Ibel was quoted as saying that “[t]here will be accidents, especially in the cloud. It is not that clouds are more vulnerable, they are actually often better protected than in-house systems, but they are seen as juicy targets.” Ibel also commented that “[w]e see the benefits” of cloud computing,” but cautioned that “[t]he rule is that the banker is always responsible for their data and services.” At present, Ibel observed, European banks are tending “to avoid putting ‘highly confidential data’ on public clouds.”
Ibel supported banks’ efforts to respond to changes in the digital world “by hiring tech experts, sometimes even naming them to their top management bodies.’ In his view however, those steps do not go far enough. As he put it, “It is not enough to have one person as the IT expert. You need a common understanding at board level of the needs and risks of IT.”
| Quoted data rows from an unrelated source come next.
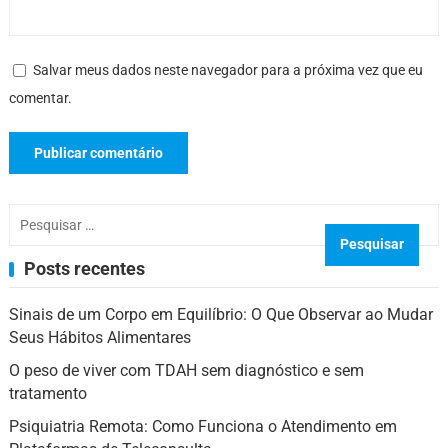
Salvar meus dados neste navegador para a próxima vez que eu
comentar.
Pesquisar
por:
Posts recentes
Sinais de um Corpo em Equilíbrio: O Que Observar ao Mudar
Seus Hábitos Alimentares
O peso de viver com TDAH sem diagnóstico e sem
tratamento
Psiquiatria Remota: Como Funciona o Atendimento em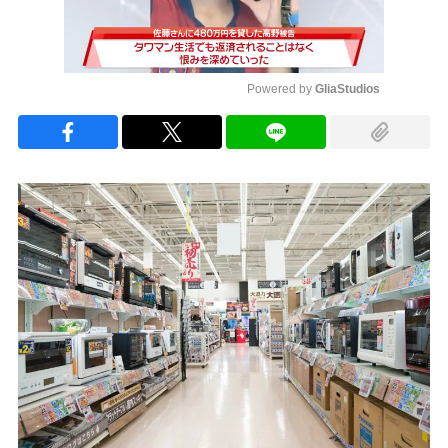
Powered by 
GliaStudios
Mute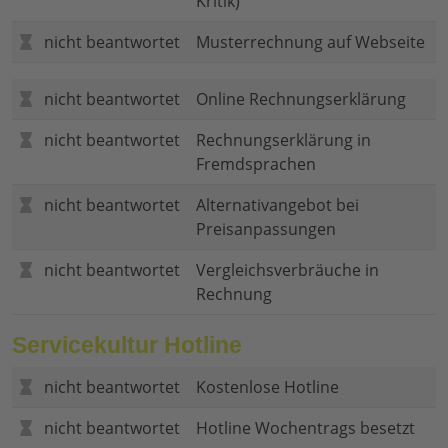
Kritik)
nicht beantwortet
Musterrechnung auf Webseite
nicht beantwortet
Online Rechnungserklärung
nicht beantwortet
Rechnungserklärung in
Fremdsprachen
nicht beantwortet
Alternativangebot bei
Preisanpassungen
nicht beantwortet
Vergleichsverbräuche in
Rechnung
Servicekultur Hotline
nicht beantwortet
Kostenlose Hotline
nicht beantwortet
Hotline Wochentrags besetzt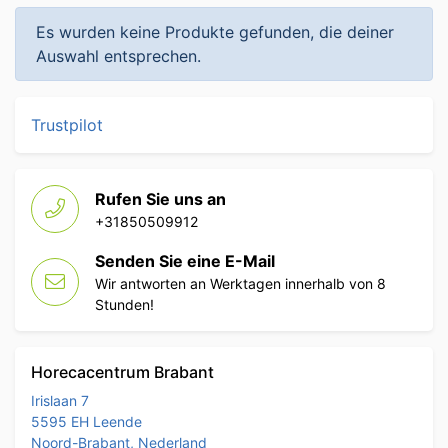
Es wurden keine Produkte gefunden, die deiner
Auswahl entsprechen.
Trustpilot
Rufen Sie uns an
+31850509912
Senden Sie eine E-Mail
Wir antworten an Werktagen innerhalb von 8
Stunden!
Horecacentrum Brabant
Irislaan 7
5595 EH Leende
Noord-Brabant, Nederland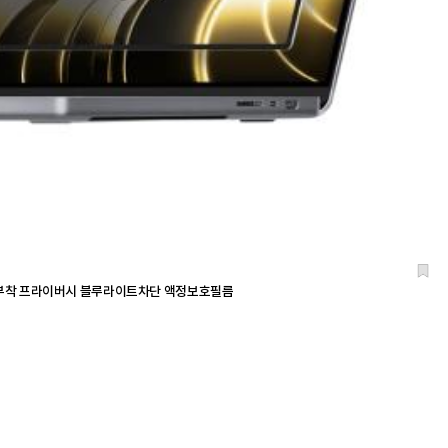
탈부착 프라이버시 블루라이트차단 액정보호필름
Note: Ibel’s temperate and restrained advice consistent with the temperate and moderate approach that the ECB has taken so far on emphasizing the importance of cybersecurity for the European financial sector. So far, the ECB has essentially limited itself to providing general guidance and discreet admonitions to the financial sector about the importance of cybersecurity. Last year, for example, the ECB published the final version of its cyber resilience oversight expectations for financial market infrastructures.
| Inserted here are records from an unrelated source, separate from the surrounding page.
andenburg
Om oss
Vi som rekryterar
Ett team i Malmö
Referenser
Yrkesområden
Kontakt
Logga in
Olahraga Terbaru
There are indications, however, that the ECB will be sending stronger signals to financial institutions that they will be expected to demonstrate the strength and effectiveness of their cybersecurity programs. At the start of this year, Sabine Lautenschläger, Member of the ECB’s Executive Board and Vice-Chair of the ECB’s Supervisory Board, announced that ECB Banking supervision would “launch a number of on-site inspections on cyber risk in 2019,” and would “continue to monitor the situation” under its Single Supervisory Mechanism (SSM) cyber incident reporting process. More recently, Lautenschläger was critical of financial institutions’ financial market infrastructures for “too often lack[ing] board-approved cyber resilience strategies,” having strategies that are “often not operationalized,” and operationalization that “is often not monitored.” She also took note of “a dangerous lack of [cyber] awareness and training.”
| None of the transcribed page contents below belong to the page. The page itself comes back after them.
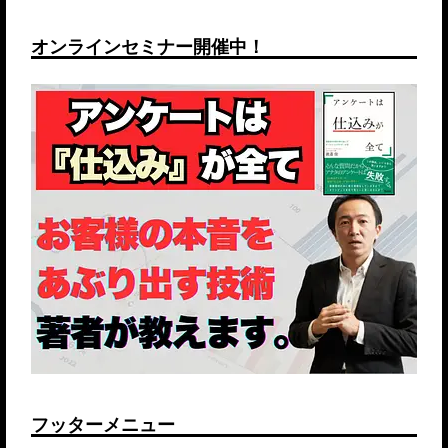
オンラインセミナー開催中！
フッターメニュー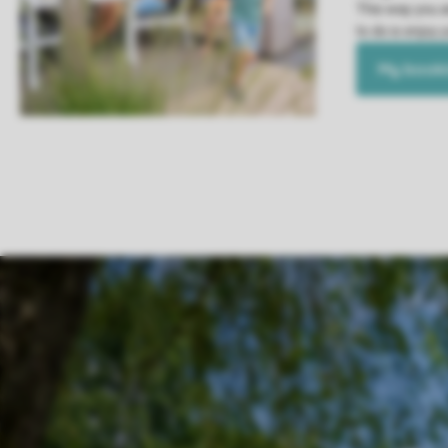
This way you a
to do is enjoy 
My book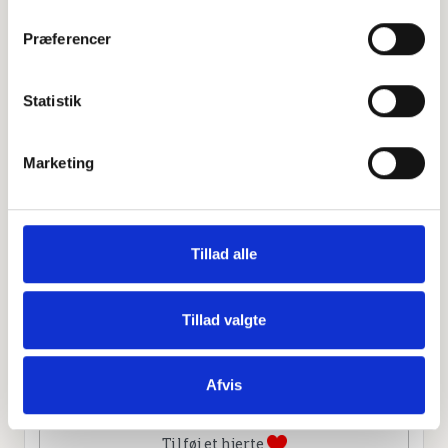
−
Præferencer
Leaflet
|
©
OpenStreetMap
contributors
Statistik
Marketing
Personlig hilsen
Sammen kan vi mindes Lydia Kathrine Andersen. Du kan
tænde et lys, skrive et mindeord,
Tillad alle
dele billeder og video eller blot sende et hjerte eller en
rose
Tillad valgte
Afvis
Tænd et lys
Tilføj et hjerte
The ECB understandably is concerned that it and other European banking supervisors, such as the European Union and the European Banking Authority, must “guard against the risk of duplication of effort.” But it also needs to remain firm in stressing the importance of cybersecurity. Having seen at firsthand the disruption that the Danske Bank scandal caused over the past year, European banks need to avoid having even one of their number suffer a data breach of the magnitude of Capital One.